> [WHAT THE EXERCISE ASKS] The records follow. Copy each one exactly.

Transcribed page contents:
====================
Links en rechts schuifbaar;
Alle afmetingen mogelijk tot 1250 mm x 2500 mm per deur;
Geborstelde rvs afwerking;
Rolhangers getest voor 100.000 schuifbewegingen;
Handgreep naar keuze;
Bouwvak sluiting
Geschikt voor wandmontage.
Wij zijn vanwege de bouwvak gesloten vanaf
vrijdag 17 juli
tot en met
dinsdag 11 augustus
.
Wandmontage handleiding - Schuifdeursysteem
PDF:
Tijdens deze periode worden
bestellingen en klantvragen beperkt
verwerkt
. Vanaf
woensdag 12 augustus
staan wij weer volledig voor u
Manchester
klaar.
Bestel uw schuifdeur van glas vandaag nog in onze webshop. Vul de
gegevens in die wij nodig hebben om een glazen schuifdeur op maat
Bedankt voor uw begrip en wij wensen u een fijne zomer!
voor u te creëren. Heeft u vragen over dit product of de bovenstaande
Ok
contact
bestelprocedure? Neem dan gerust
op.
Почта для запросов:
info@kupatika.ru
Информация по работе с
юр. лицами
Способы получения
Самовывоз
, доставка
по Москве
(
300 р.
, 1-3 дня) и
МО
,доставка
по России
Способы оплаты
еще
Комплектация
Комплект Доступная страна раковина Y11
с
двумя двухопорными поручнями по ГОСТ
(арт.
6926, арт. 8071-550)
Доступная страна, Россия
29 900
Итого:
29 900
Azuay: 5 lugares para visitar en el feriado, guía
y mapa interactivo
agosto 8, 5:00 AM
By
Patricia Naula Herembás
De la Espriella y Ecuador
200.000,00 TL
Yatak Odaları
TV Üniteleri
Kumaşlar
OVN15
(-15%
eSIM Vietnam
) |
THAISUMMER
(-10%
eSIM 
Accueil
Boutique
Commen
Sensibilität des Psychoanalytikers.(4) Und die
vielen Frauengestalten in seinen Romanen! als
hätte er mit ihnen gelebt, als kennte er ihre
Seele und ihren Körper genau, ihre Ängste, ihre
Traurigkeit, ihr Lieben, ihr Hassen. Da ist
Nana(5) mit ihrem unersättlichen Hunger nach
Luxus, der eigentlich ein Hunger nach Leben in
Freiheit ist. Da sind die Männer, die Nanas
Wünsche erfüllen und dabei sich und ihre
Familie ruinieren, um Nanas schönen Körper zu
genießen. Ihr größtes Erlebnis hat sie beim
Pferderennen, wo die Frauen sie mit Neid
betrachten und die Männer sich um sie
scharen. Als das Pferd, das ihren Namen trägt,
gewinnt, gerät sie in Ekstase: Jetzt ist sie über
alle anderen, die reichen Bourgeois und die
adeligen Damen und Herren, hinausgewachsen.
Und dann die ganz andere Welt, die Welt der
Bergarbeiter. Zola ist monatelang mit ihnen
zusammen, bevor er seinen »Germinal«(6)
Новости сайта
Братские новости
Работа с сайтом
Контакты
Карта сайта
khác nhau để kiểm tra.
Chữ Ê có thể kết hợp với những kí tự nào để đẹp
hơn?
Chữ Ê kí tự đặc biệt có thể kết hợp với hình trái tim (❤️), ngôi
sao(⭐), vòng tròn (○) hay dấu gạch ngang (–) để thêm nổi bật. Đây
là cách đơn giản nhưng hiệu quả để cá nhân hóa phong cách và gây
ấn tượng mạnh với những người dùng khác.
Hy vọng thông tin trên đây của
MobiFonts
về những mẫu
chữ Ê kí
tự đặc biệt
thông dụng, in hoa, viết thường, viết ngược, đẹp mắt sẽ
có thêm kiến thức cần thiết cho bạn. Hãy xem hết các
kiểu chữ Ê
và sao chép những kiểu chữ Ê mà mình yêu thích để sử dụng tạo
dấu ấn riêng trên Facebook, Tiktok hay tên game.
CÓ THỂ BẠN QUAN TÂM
====================
> [WRITTEN RESPONSE]
Links en rechts schuifbaar;
Alle afmetingen mogelijk tot 1250 mm x 2500 mm per deur;
Geborstelde rvs afwerking;
Rolhangers getest voor 100.000 schuifbewegingen;
Handgreep naar keuze;
Bouwvak sluiting
Geschikt voor wandmontage.
Wij zijn vanwege de bouwvak gesloten vanaf
vrijdag 17 juli
tot en met
dinsdag 11 augustus
.
Wandmontage handleiding - Schuifdeursysteem
PDF:
Tijdens deze periode worden
bestellingen en klantvragen beperkt
verwerkt
. Vanaf
woensdag 12 augustus
staan wij weer volledig voor u
Manchester
klaar.
Bestel uw schuifdeur van glas vandaag nog in onze webshop. Vul de
gegevens in die wij nodig hebben om een glazen schuifdeur op maat
Bedankt voor uw begrip en wij wensen u een fijne zomer!
voor u te creëren. Heeft u vragen over dit product of de bovenstaande
Ok
contact
bestelprocedure? Neem dan gerust
op.
Почта для запросов:
info@kupatika.ru
Информация по работе с
юр. лицами
Способы получения
Самовывоз
, доставка
по Москве
(
300 р.
, 1-3 дня) и
МО
,доставка
по России
Способы оплаты
еще
Комплектация
Комплект Доступная страна раковина Y11
с
двумя двухопорными поручнями по ГОСТ
(арт.
6926, арт. 8071-550)
Доступная страна, Россия
29 900
Итого:
29 900
Azuay: 5 lugares para visitar en el feriado, guía
y mapa interactivo
agosto 8, 5:00 AM
By
Patricia Naula Herembás
De la Espriella y Ecuador
200.000,00 TL
Yatak Odaları
TV Üniteleri
Kumaşlar
OVN15
(-15%
eSIM Vietnam
) |
THAISUMMER
(-10%
eSIM 
Accueil
Boutique
Commen
Sensibilität des Psychoanalytikers.(4) Und die
vielen Frauengestalten in seinen Romanen! als
hätte er mit ihnen gelebt, als kennte er ihre
Seele und ihren Körper genau, ihre Ängste, ihre
Traurigkeit, ihr Lieben, ihr Hassen. Da ist
Nana(5) mit ihrem unersättlichen Hunger nach
Luxus, der eigentlich ein Hunger nach Leben in
Freiheit ist. Da sind die Männer, die Nanas
Wünsche erfüllen und dabei sich und ihre
Familie ruinieren, um Nanas schönen Körper zu
genießen. Ihr größtes Erlebnis hat sie beim
Pferderennen, wo die Frauen sie mit Neid
betrachten und die Männer sich um sie
scharen. Als das Pferd, das ihren Namen trägt,
gewinnt, gerät sie in Ekstase: Jetzt ist sie über
alle anderen, die reichen Bourgeois und die
adeligen Damen und Herren, hinausgewachsen.
Und dann die ganz andere Welt, die Welt der
Bergarbeiter. Zola ist monatelang mit ihnen
zusammen, bevor er seinen »Germinal«(6)
Новости сайта
Братские новости
Работа с сайтом
Контакты
Карта сайта
khác nhau để kiểm tra.
Chữ Ê có thể kết hợp với những kí tự nào để đẹp
hơn?
Chữ Ê kí tự đặc biệt có thể kết hợp với hình trái tim (❤️), ngôi
sao(⭐), vòng tròn (○) hay dấu gạch ngang (–) để thêm nổi bật. Đây
là cách đơn giản nhưng hiệu quả để cá nhân hóa phong cách và gây
ấn tượng mạnh với những người dùng khác.
Hy vọng thông tin trên đây của
MobiFonts
về những mẫu
chữ Ê kí
tự đặc biệt
thông dụng, in hoa, viết thường, viết ngược, đẹp mắt sẽ
có thêm kiến thức cần thiết cho bạn. Hãy xem hết các
kiểu chữ Ê
và sao chép những kiểu chữ Ê mà mình yêu thích để sử dụng tạo
dấu ấn riêng trên Facebook, Tiktok hay tên game.
CÓ THỂ BẠN QUAN TÂM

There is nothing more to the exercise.